Mohammad ''Mick'' Hijazi, who recently completed parole after being convicted and jailed after a Police Integrity Commission inquiry into corrupt police robbing drug dealers, is commander of the South chapter.
Mr Hijazi is now one of Australia's highest-ranking Comanchero club members and touted as a potential national president, with two past presidents in jail and another having fled the country.
Mr Hijazi confirmed a Comanchero clubhouse had been set up in the southern Sydney suburb of Turella for the 40 South chapter members. ''We're expanding, don't believe what the cops tell you,'' he said. ''Everyone wants to be a 'Como'.''
But it is not just in Sydney that the Australia-wide, 130-strong Comanchero outlaw motorcycle gang is growing. Residents in Tea Gardens on the mid-north coast are trying to block a Comanchero clubhouse opening in an industrial estate there.
Acting police commander of the Gangs Squad, Gavin Wood, who would not comment on individual Comanchero members or chapters, said police were assessing ''historical and contemporary intelligence'' about the South group.
''We believe that rather than a new club and chapter, it is the case that it is a restructure within the club itself,'' he said. ''This process has seen the establishment of core regions within the group.''
Last Sunday Comanchero from several NSW chapters joined the new chapter to ride from Liverpool to Brighton-le-Sands, where they made their presence felt at a pizza restaurant. ''This is our area,'' Mr Hijazi said when approached by Fairfax Media. ''Always has been and now we have a chapter for it.''
Hells Angels sergeant-at-arms Peter Zervas opened a tattoo parlour in Brighton-le-Sands in September 2009, but it was firebombed a month later.
Mr Hijazi would not comment on whether the new chapter was the result of an internal rift after the death of 23-year-old Comanchero Faalau Pisu, shot twice in the head at a fellow member's wedding reception last November. ''I don't talk about club business,'' he said.

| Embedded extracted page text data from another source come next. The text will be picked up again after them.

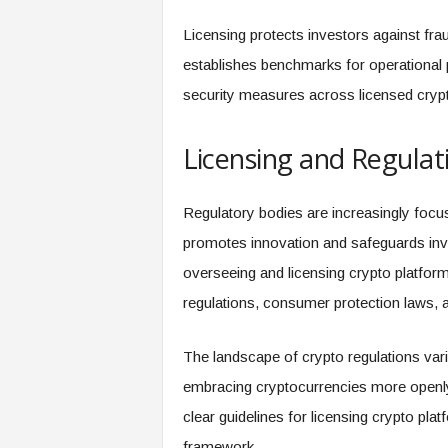
Licensing protects investors against fraud
establishes benchmarks for operational 
security measures across licensed crypt
Licensing and Regulat
Regulatory bodies are increasingly focus
promotes innovation and safeguards inve
overseeing and licensing crypto platfor
regulations, consumer protection laws, 
The landscape of crypto regulations var
embracing cryptocurrencies more openly 
clear guidelines for licensing crypto platf
framework.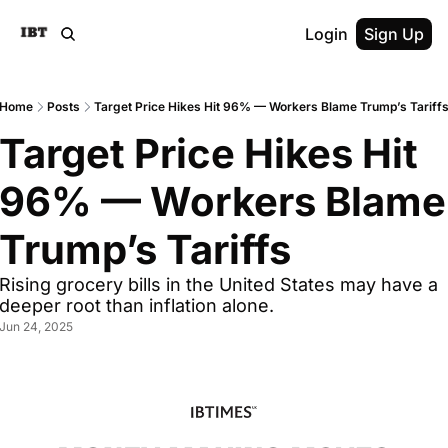
Login
Sign Up
Home
Posts
Target Price Hikes Hit 96% — Workers Blame Trump’s Tariff
Target Price Hikes Hit 
96% — Workers Blame 
Trump’s Tariffs
Rising grocery bills in the United States may have a 
deeper root than inflation alone.
Jun 24, 2025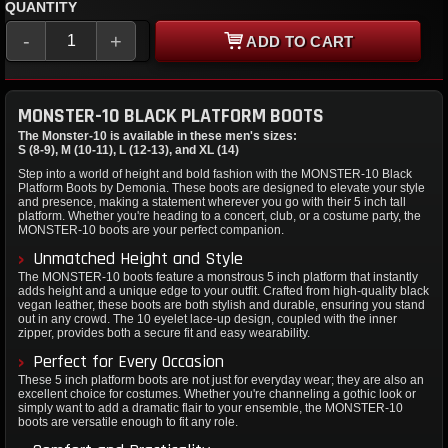
QUANTITY
-
+
ADD TO CART
MONSTER-10 BLACK PLATFORM BOOTS
The Monster-10 is available in these men's sizes:
S (8-9), M (10-11), L (12-13), and XL (14)
Step into a world of height and bold fashion with the MONSTER-10 Black
Platform Boots by Demonia. These boots are designed to elevate your style
and presence, making a statement wherever you go with their 5 inch tall
platform. Whether you're heading to a concert, club, or a costume party, the
MONSTER-10 boots are your perfect companion.
Unmatched Height and Style
The MONSTER-10 boots feature a monstrous 5 inch platform that instantly
adds height and a unique edge to your outfit. Crafted from high-quality black
vegan leather, these boots are both stylish and durable, ensuring you stand
out in any crowd. The 10 eyelet lace-up design, coupled with the inner
zipper, provides both a secure fit and easy wearability.
Perfect for Every Occasion
These 5 inch platform boots are not just for everyday wear; they are also an
excellent choice for costumes. Whether you're channeling a gothic look or
simply want to add a dramatic flair to your ensemble, the MONSTER-10
boots are versatile enough to fit any role.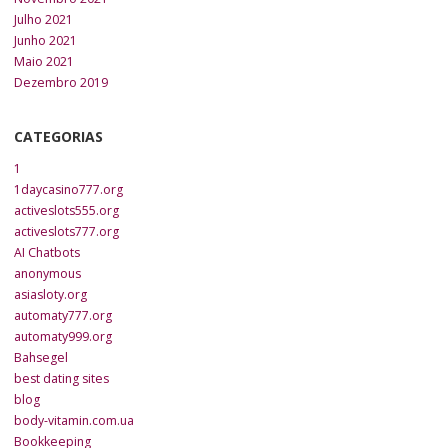
Julho 2021
Junho 2021
Maio 2021
Dezembro 2019
CATEGORIAS
1
1daycasino777.org
activeslots555.org
activeslots777.org
AI Chatbots
anonymous
asiasloty.org
automaty777.org
automaty999.org
Bahsegel
best dating sites
blog
body-vitamin.com.ua
Bookkeeping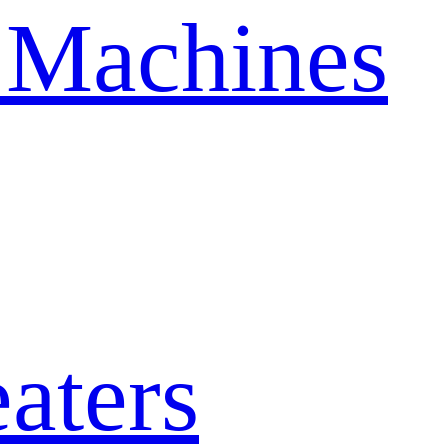
 Machines
aters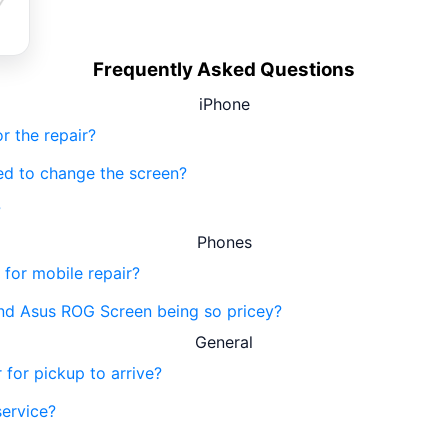
Frequently Asked Questions
iPhone
r the repair?
eed to change the screen?
?
Phones
 for mobile repair?
nd Asus ROG Screen being so pricey?
General
 for pickup to arrive?
service?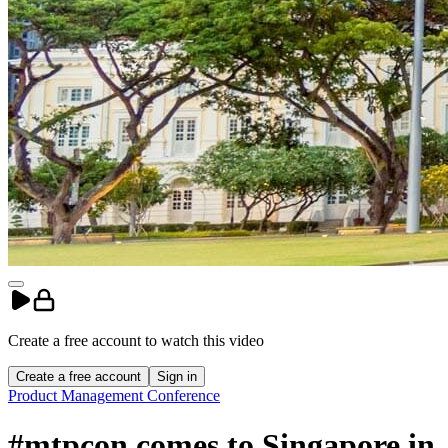
Create a free account to
watch
this
video
Create a free account
Sign in
Product Management Conference
#mtpcon comes to Singapore in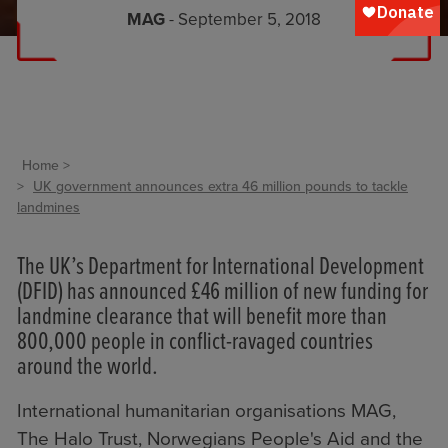
MAG
- September 5, 2018
Home
UK government announces extra 46 million pounds to tackle
landmines
The UK’s
Department for International Development
(DFID) has announced £46 million of new funding for
landmine clearance that will benefit more than
800,000 people in conflict-ravaged countries
around the world.
International humanitarian organisations MAG,
The Halo Trust, Norwegians People's Aid and the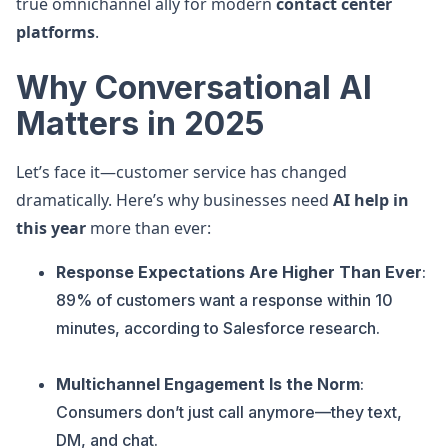
true omnichannel ally for modern
contact center
platforms
.
Why Conversational AI
Matters in 2025
Let’s face it—customer service has changed
dramatically. Here’s why businesses need
AI help in
this year
more than ever:
Response Expectations Are Higher Than Ever
:
89% of customers want a response within 10
minutes, according to Salesforce research.
Multichannel Engagement Is the Norm
:
Consumers don’t just call anymore—they text,
DM, and chat.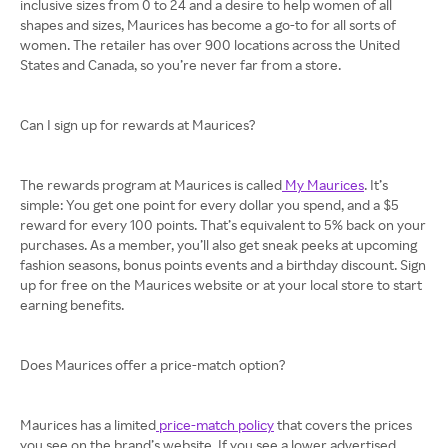
inclusive sizes from 0 to 24 and a desire to help women of all
shapes and sizes, Maurices has become a go-to for all sorts of
women. The retailer has over 900 locations across the United
States and Canada, so you’re never far from a store.
Can I sign up for rewards at Maurices?
The rewards program at Maurices is called
My Maurices
. It’s
simple: You get one point for every dollar you spend, and a $5
reward for every 100 points. That’s equivalent to 5% back on your
purchases. As a member, you’ll also get sneak peeks at upcoming
fashion seasons, bonus points events and a birthday discount. Sign
up for free on the Maurices website or at your local store to start
earning benefits.
Does Maurices offer a price-match option?
Maurices has a limited
price-match policy
that covers the prices
you see on the brand’s website. If you see a lower advertised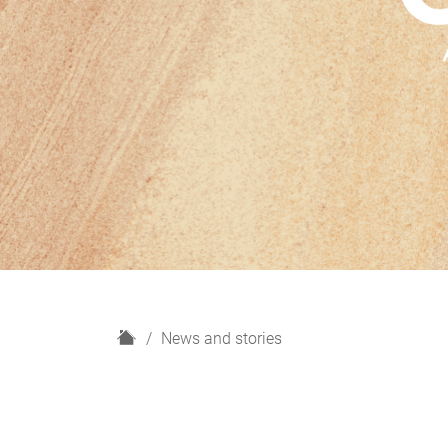
H
News and stories
o
m
e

Last December, national president Mark Buddle, 28, was arrested in Queensland and flown back to NSW to face breach of bail charges related to a series of assaults. Buddle disappeared shortly after his cousin and fellow Comanchero John Devine, 28, was shot on a street in Rhodes two days after Pisu's murder.
Mr Devine survived the attempt on his life and has refused to help police with their investigation.
Fairfax Media understands turmoil within the club deepened after the Pisu murder. Buddle, whose leadership had been a source of club angst, took the top spot after Daux Hohepa Ngakuru fled Australia in 2010.
Former national president Mahmoud ''Mick'' Hawi was sentenced last year to at least 21 years in jail for the murder of Peter Zervas' brother and Hells Angels associate Anthony in the infamous Sydney Airport brawl of 2009.